И горло стягивает ком просто от желания ее видеть. А сердце за тридцать дней, чуть успокоившееся, снова отбивает ритм чечетки. Словно не фото посмотрел и заявку кинул, а реально пообщался.
Коротко и хлестко. Отказ в дружбе, как очередная пощечина. Могла ведь и проигнорировать, но она отказывает. Раз за разом. А смотрю на ее фото и почти вижу, как она ухмыляется.
Кажется, что мир сосредоточился только до уровня аватарки, где видны глаза, что смотрели с такой любовью. Губы, что целовали, как последний раз, щеки, по которым стекали соленые слезы.
И эти воспоминания крутят внутренности, мешают спать. Особенно есть. Потому что знаю, что имей я мозги, сейчас бы не ел перловку и не сбрасывал вес, а питался нормально.
А потом бы благодарил Дашу в кровати, выбивая из нее крики и избавляя от набранных калорий.
Снова и снова.
А что имею теперь? Военную службу под Питером. Но это лучше тюрьмы, куда меня хотели запихнуть за изнасилование.
Я принял это. Решил, что года будет достаточно, чтобы Даша остыла. Но не забыла. Может, конечно, эгоистично так думать. Но если девушка вешается из-за любви к тебе. Предательства. Сложно поверить, что она так просто тебя забудет.
Тем более Даша. Та, что любила как кошка два года и приняла, несмотря ни на что. Блять.
Еще удар в стену, и с выдохом марширую к посту.
В армии всегда есть, чем себя занять. Но в конце концов учения, походы, построения становятся монотонной рутиной. И мысли о Даше заставляют теряться в пространстве.
Порой специально отталкиваю их, чтобы не совсем съезжать с катушек.
Но лежа в постели, закрывая глаза, прокручиваю каждое ее слово. Каждую улыбку. Движение. Стон. Снова и снова. Как одержимый.
Иногда страшно становится, что становлюсь помешанным. Что внутри не осталось ничего, кроме четырех таких родных букв.
Еще страшно за Дашку, ведь ей меня терпеть всю жизнь.
И этот день — пятнадцатое число, единственная возможность напомнить, что я обещал несмотря ни на что ее вернуть. А она клялась, что любит.
Вернусь, объясню, как все было. Выслушаю истерику, трахну и просто будем жить дальше. Уже вместе. Потому что оказалось, что порознь — это больно. Порой так, словно кусок мяса рвут из груди и подыхать оставляют.
Я хотел написать. И даже написал. Одно письмо. Короткое, плохо помню, что нес. Но в конце поставил эти три слова, что часто крутятся на языке, но не могут оформиться.
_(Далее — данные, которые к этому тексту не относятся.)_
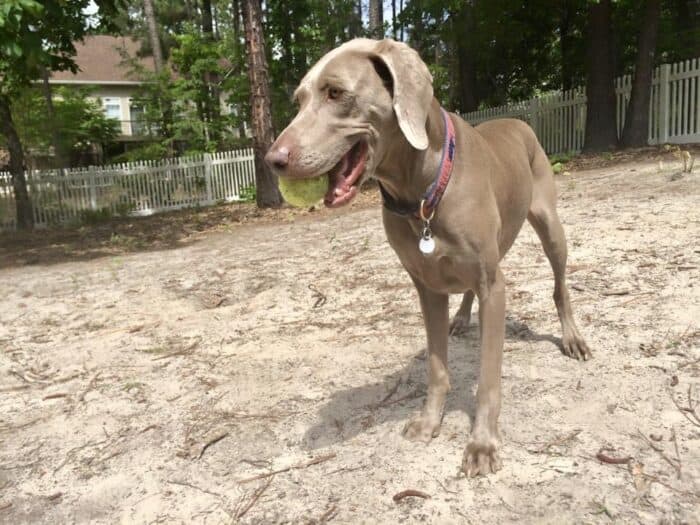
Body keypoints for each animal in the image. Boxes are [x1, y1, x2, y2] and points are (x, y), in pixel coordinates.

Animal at [266, 39, 588, 474]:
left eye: (335, 92)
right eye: (298, 101)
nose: (274, 160)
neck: (420, 191)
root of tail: (518, 122)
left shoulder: (492, 283)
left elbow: (488, 377)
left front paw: (483, 443)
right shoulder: (426, 286)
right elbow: (436, 367)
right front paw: (429, 422)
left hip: (550, 226)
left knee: (559, 286)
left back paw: (572, 337)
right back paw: (462, 319)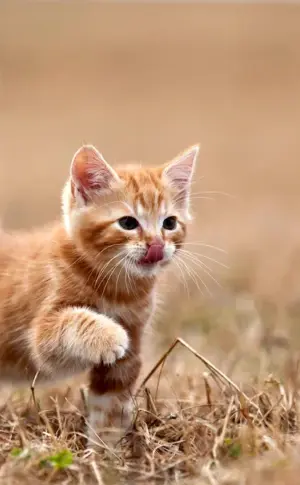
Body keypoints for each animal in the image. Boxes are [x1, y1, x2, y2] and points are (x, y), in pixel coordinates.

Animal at [0, 145, 199, 442]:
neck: (117, 288)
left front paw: (105, 451)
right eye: (127, 223)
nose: (156, 244)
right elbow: (73, 321)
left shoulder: (128, 355)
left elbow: (111, 409)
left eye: (170, 223)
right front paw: (109, 334)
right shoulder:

Ответ мне прислал тогда, ее новоявленный отец. Профессор. «Даша не реабилитации и потрясения любого рода ей не нужны. Вернешься, обсудим».
«Потрясения». «Обсудим».
Мне вот тоже пришлось пережить одно потрясение. Даже обсудить было не с кем.
Я думал, смогу просто служить, ловить дзен, дрочить на Дашку, но все плану пошли к черту, когда на первом построении я увидел Черепа. Насмешка судьбы оказаться с виновником боли в одной части или благословение?
Пожалуй, второе, ведь я могу его просто убить. Учебные гранаты так часто путают с настоящими…
Плохо помню тот первый день в армии. Но очнулся я, вбивая кулак в окровавленную рожу Черепа. Что продолжал тупо ржать.
Чтобы меня остановить, пришлось тянуть меня трем парням.
Черепа забрали в мед пункт, но он все равно вернулся на службу.
Уже тогда я зарекомендовал себя самым услужливым и честным. Но не потому что хотел, а потому что мне светил дисбат.
Так что приходилось действовать исподтишка. Подставлять. Следить за каждым его движением. Но мне быстро объяснили, что мои действия навредят мне быстрее.
Над Черепом стоит отец.
И именно он хочет, чтобы сынок отслужил год и стал человеком. Только вот сколько из дерьма не лепи куличи, они все равно останутся дерьмом.